Bater Cabeça na Umbanda - Tenda de Umbanda Luz e Caridade - Tulca

02/08/2012

Bater Cabeça na Umbanda

Bater Cabeça na Umbanda

Bater cabeça é um ato de respeito e obediência aos orixás. Significa que nossa cabeça, que simbolicamente é a parte mais importante da matéria e que comanda todo o nosso corpo, está se subordinando ao poder dos Orixás e aos fundamentos da Umbanda.

O ato de bater cabeça, talvez seja a parte da ritualística umbandista cuja simbologia esteja no inconsciente coletivo da humanidade desde o princípio dos tempos. O ato de levar a cabeça ao solo é encontrado, praticamente, em todas as religiões.

Antes da abertura dos trabalhos religiosos, os médiuns devem bater cabeça para os Orixás perante o Congá. Para isso, o médium deve posicionar-se de bruços e deitado em frente ao Congá, com as mãos no mesmo nível que a cabeça. Nesse momento, o ato de bater cabeça representa um ato de humildade, obediência e resignação aos preceitos religiosos da Umbanda.

Deve-se, em uma rápida prece mental, pedir a licença para trabalhar “neste chão” e pedir auxílio a Deus, aos Orixás e aos Guias espirituais, para um melhor desempenho de nossas funções mediúnicas, recebendo o axé dos Orixás donos deste Templo Sagrado.

Bater cabeça também é reverenciar. Esse ato é feito somente pelos membros da corrente mediúnica do terreiro e é feito em respeito às firmezas dos Orixás e das entidades presentes. Bate-se a cabeça a fim de pedir proteção e fluidificar-se para as tarefas, recebendo as energias concentradas no congá.
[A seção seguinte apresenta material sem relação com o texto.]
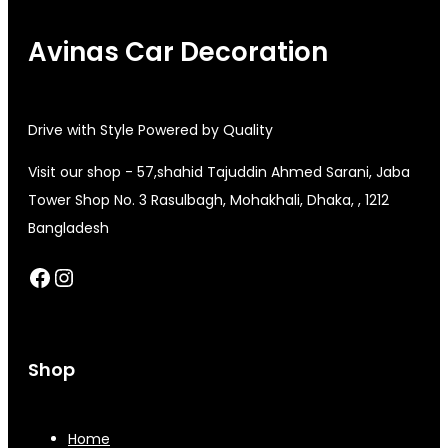
Avinas Car Decoration
Drive with Style Powered by Quality
Visit our shop - 57,shahid Tajuddin Ahmed Sarani, Jaba
Tower Shop No. 3 Rasulbagh, Mohakhali, Dhaka, , 1212
Bangladesh
Facebook
Instagram
Shop
Home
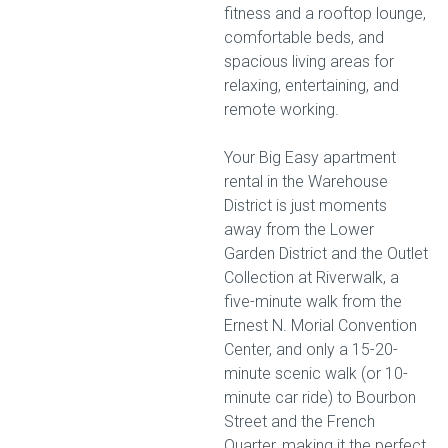
fitness and a rooftop lounge,
comfortable beds, and
spacious living areas for
relaxing, entertaining, and
remote working.
Your Big Easy apartment
rental in the Warehouse
District is just moments
away from the Lower
Garden District and the Outlet
Collection at Riverwalk, a
five-minute walk from the
Ernest N. Morial Convention
Center, and only a 15-20-
minute scenic walk (or 10-
minute car ride) to Bourbon
Street and the French
Quarter, making it the perfect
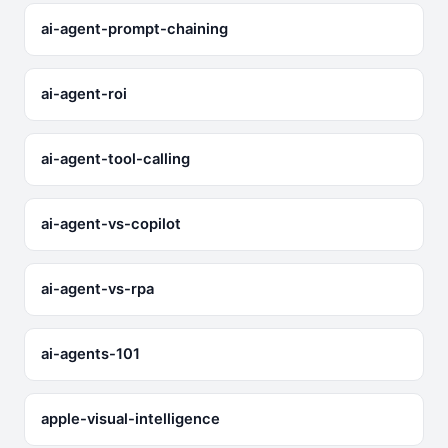
ai-agent-prompt-chaining
ai-agent-roi
ai-agent-tool-calling
ai-agent-vs-copilot
ai-agent-vs-rpa
ai-agents-101
apple-visual-intelligence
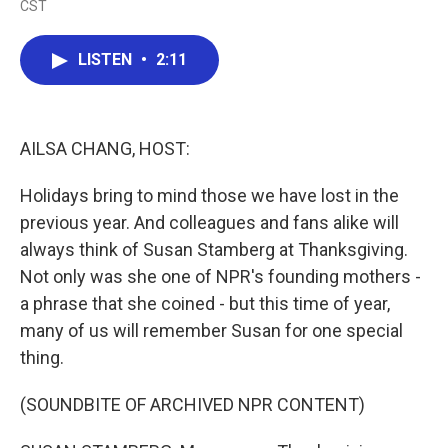
CST
a
w
i
m
c
i
n
a
e
t
k
i
LISTEN
•
2:11
b
t
e
l
o
e
d
o
r
I
k
n
AILSA CHANG, HOST:
Holidays bring to mind those we have lost in the
previous year. And colleagues and fans alike will
always think of Susan Stamberg at Thanksgiving.
Not only was she one of NPR's founding mothers -
a phrase that she coined - but this time of year,
many of us will remember Susan for one special
thing.
(SOUNDBITE OF ARCHIVED NPR CONTENT)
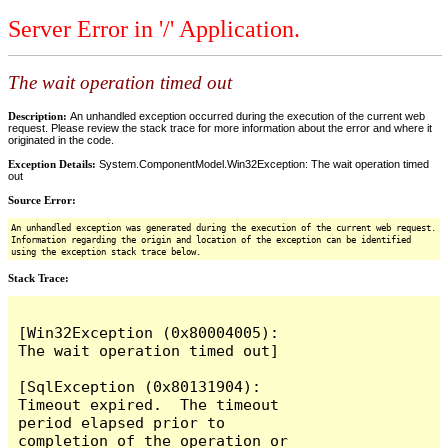
Server Error in '/' Application.
The wait operation timed out
Description:
An unhandled exception occurred during the execution of the current web
request. Please review the stack trace for more information about the error and where it
originated in the code.
Exception Details:
System.ComponentModel.Win32Exception: The wait operation timed
out
Source Error:
An unhandled exception was generated during the execution of the current web request.
Information regarding the origin and location of the exception can be identified
using the exception stack trace below.
Stack Trace:
[Win32Exception (0x80004005): 
The wait operation timed out]

[SqlException (0x80131904): 
Timeout expired.  The timeout 
period elapsed prior to 
completion of the operation or 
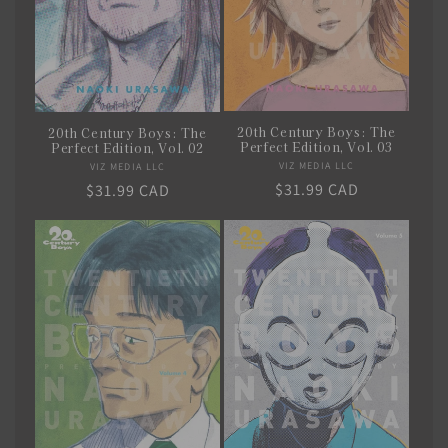
20th Century Boys: The
20th Century Boys: The
Perfect Edition, Vol. 03
Perfect Edition, Vol. 02
VIZ MEDIA LLC
Vendor:
VIZ MEDIA LLC
Vendor:
Regular
$31.99 CAD
Regular
$31.99 CAD
price
price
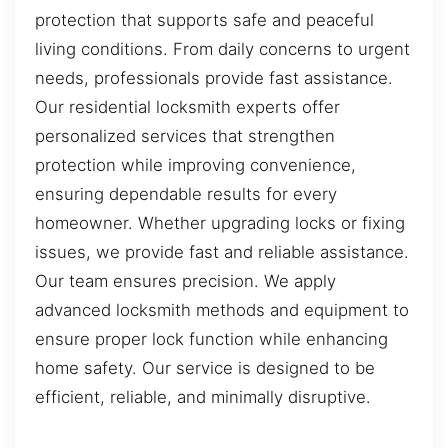
protection that supports safe and peaceful
living conditions. From daily concerns to urgent
needs, professionals provide fast assistance.
Our residential locksmith experts offer
personalized services that strengthen
protection while improving convenience,
ensuring dependable results for every
homeowner. Whether upgrading locks or fixing
issues, we provide fast and reliable assistance.
Our team ensures precision. We apply
advanced locksmith methods and equipment to
ensure proper lock function while enhancing
home safety. Our service is designed to be
efficient, reliable, and minimally disruptive.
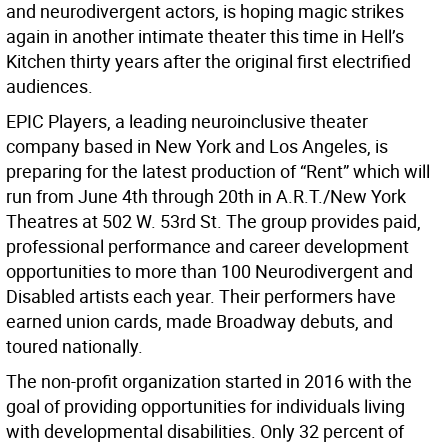
and neurodivergent actors, is hoping magic strikes
again in another intimate theater this time in Hell’s
Kitchen thirty years after the original first electrified
audiences.
EPIC Players, a leading neuroinclusive theater
company based in New York and Los Angeles, is
preparing for the latest production of “Rent” which will
run from June 4th through 20th in A.R.T./New York
Theatres at 502 W. 53rd St. The group provides paid,
professional performance and career development
opportunities to more than 100 Neurodivergent and
Disabled artists each year. Their performers have
earned union cards, made Broadway debuts, and
toured nationally.
The non-profit organization started in 2016 with the
goal of providing opportunities for individuals living
with developmental disabilities. Only 32 percent of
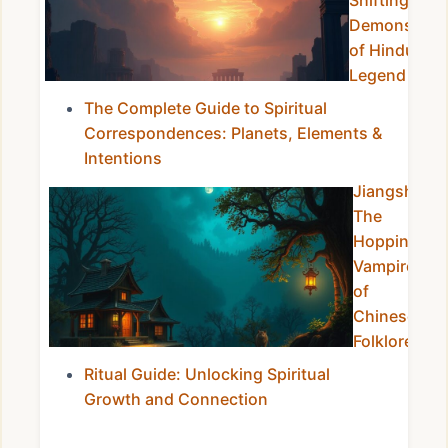
Shifting
Demons
of Hindu
Legend
The Complete Guide to Spiritual
Correspondences: Planets, Elements &
Intentions
Jiangshi:
The
Hopping
Vampires
of
Chinese
Folklore
Ritual Guide: Unlocking Spiritual
Growth and Connection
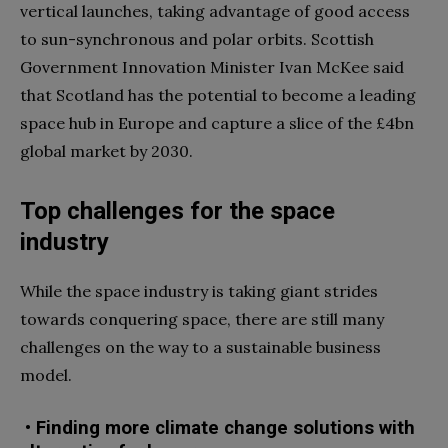
vertical launches, taking advantage of good access
to sun-synchronous and polar orbits. Scottish
Government Innovation Minister Ivan McKee said
that Scotland has the potential to become a leading
space hub in Europe and capture a slice of the £4bn
global market by 2030.
Top challenges for the space
industry
While the space industry is taking giant strides
towards conquering space, there are still many
challenges on the way to a sustainable business
model.
• Finding more climate change solutions with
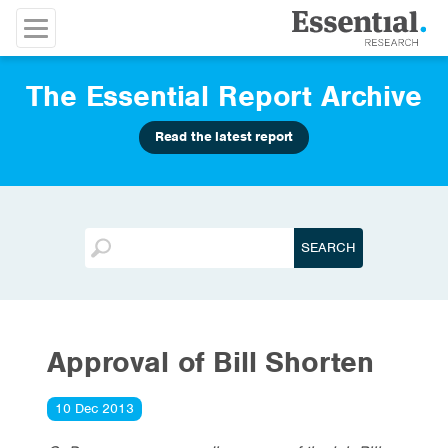
The Essential Report Archive
Read the latest report
Approval of Bill Shorten
10 Dec 2013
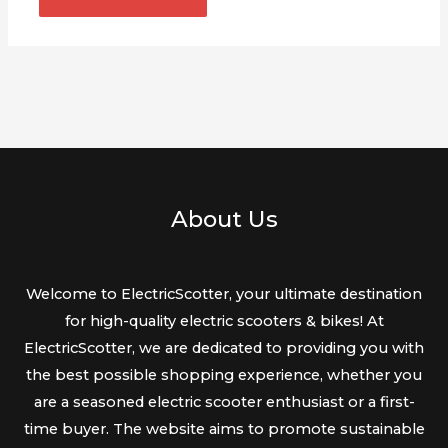
About Us
Welcome to ElectricScotter, your ultimate destination
for high-quality electric scooters & bikes! At
ElectricScotter, we are dedicated to providing you with
the best possible shopping experience, whether you
are a seasoned electric scooter enthusiast or a first-
time buyer. The website aims to promote sustainable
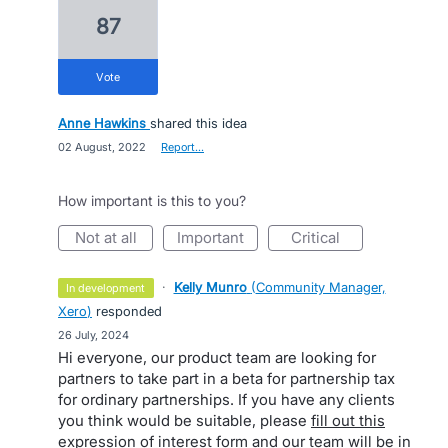
87
vote
Anne Hawkins
shared this idea
·
02 August, 2022
·
Report…
How important is this to you?
not at all
important
critical
·
Kelly Munro
(
Community Manager,
in development
Xero
)
responded
·
26 July, 2024
Hi everyone, our product team are looking for
partners to take part in a beta for partnership tax
for ordinary partnerships. If you have any clients
you think would be suitable, please
fill out this
expression of interest form
and our team will be in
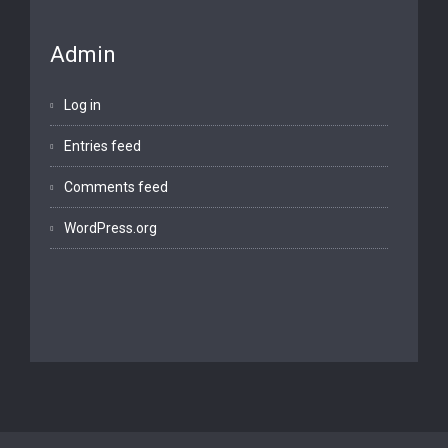
Admin
Log in
Entries feed
Comments feed
WordPress.org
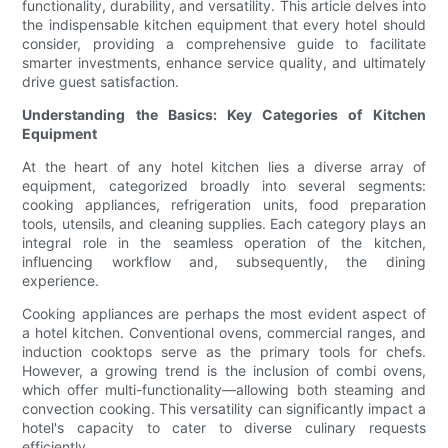
functionality, durability, and versatility. This article delves into
the indispensable kitchen equipment that every hotel should
consider, providing a comprehensive guide to facilitate
smarter investments, enhance service quality, and ultimately
drive guest satisfaction.
Understanding the Basics: Key Categories of Kitchen
Equipment
At the heart of any hotel kitchen lies a diverse array of
equipment, categorized broadly into several segments:
cooking appliances, refrigeration units, food preparation
tools, utensils, and cleaning supplies. Each category plays an
integral role in the seamless operation of the kitchen,
influencing workflow and, subsequently, the dining
experience.
Cooking appliances are perhaps the most evident aspect of
a hotel kitchen. Conventional ovens, commercial ranges, and
induction cooktops serve as the primary tools for chefs.
However, a growing trend is the inclusion of combi ovens,
which offer multi-functionality—allowing both steaming and
convection cooking. This versatility can significantly impact a
hotel's capacity to cater to diverse culinary requests
efficiently.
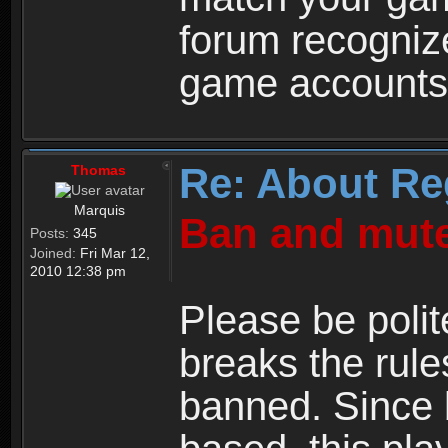
forum recogniz
game accounts
Re: About Re
Thomas
Marquis
Ban and mute
Posts:
345
Joined:
Fri Mar 12,
2010 12:38 pm
Please be polit
breaks the rule
banned. Since 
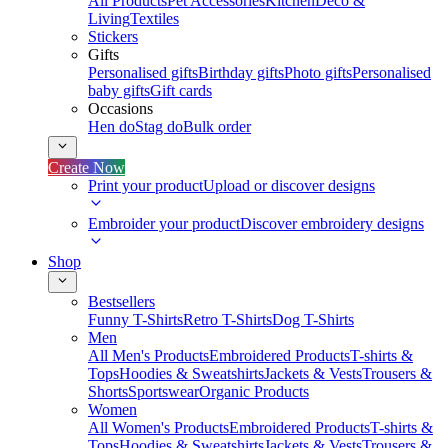
All Products
Pet Accessories
Kitchen
Deco &
Living
Textiles
Stickers
Gifts
Personalised gifts
Birthday gifts
Photo gifts
Personalised
baby gifts
Gift cards
Occasions
Hen do
Stag do
Bulk order
Create Now
Print your product
Upload or discover designs
Embroider your product
Discover embroidery designs
Shop
Bestsellers
Funny T-Shirts
Retro T-Shirts
Dog T-Shirts
Men
All Men's Products
Embroidered Products
T-shirts &
Tops
Hoodies & Sweatshirts
Jackets & Vests
Trousers &
Shorts
Sportswear
Organic Products
Women
All Women's Products
Embroidered Products
T-shirts &
Tops
Hoodies & Sweatshirts
Jackets & Vests
Trousers &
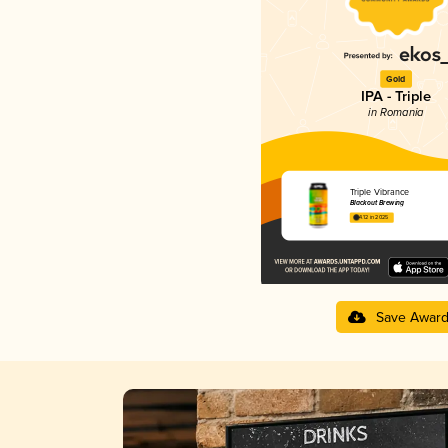
Gold
IPA - Triple
in Romania
Triple Vibrance
Blackout Brewing
4.12 in 2025
Save Awar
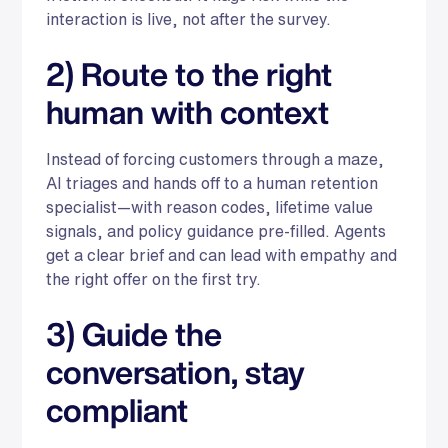
interaction is live, not after the survey.
2) Route to the right
human with context
Instead of forcing customers through a maze,
AI triages and hands off to a human retention
specialist—with reason codes, lifetime value
signals, and policy guidance pre-filled. Agents
get a clear brief and can lead with empathy and
the right offer on the first try.
3) Guide the
conversation, stay
compliant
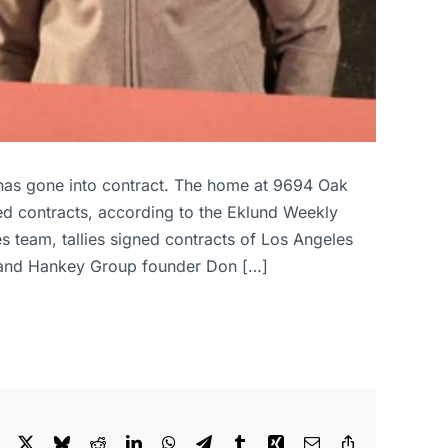
has gone into contract. The home at 9694 Oak
ned contracts, according to the Eklund Weekly
team, tallies signed contracts of Los Angeles
aire and Hankey Group founder Don […]
Facebook
X
Bluesky
Reddit
LinkedIn
WhatsApp
Telegram
Tumblr
Xing
Email
Copy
Quando feito no chão, em frente ao congá, é importante tocar a cabeça no chão mesmo, com humildade, uma das premissas de nossa religião.

Há momentos em que se bate cabeça para o Pai/Mãe de Santo do Terreiro ou os mais velhos na religião em sinal de respeito (vale observar que o respeito ao seu “Pai de Santo” é fundamental e definitivo no caminho da espiritualidade, pois ele é o condutor de sua vida espiritual e religiosa). Em algumas casas também se bate cabeça tanto nos pontos de força ou energia (a tronqueira e os atabaques).

Nossa religião é ritualística, então se no inicio batemos a cabeça para pedir licença, proteção e bons trabalhos, no final batemos a cabeça agradecendo pelos trabalhos e pedindo a proteção até a próxima gira.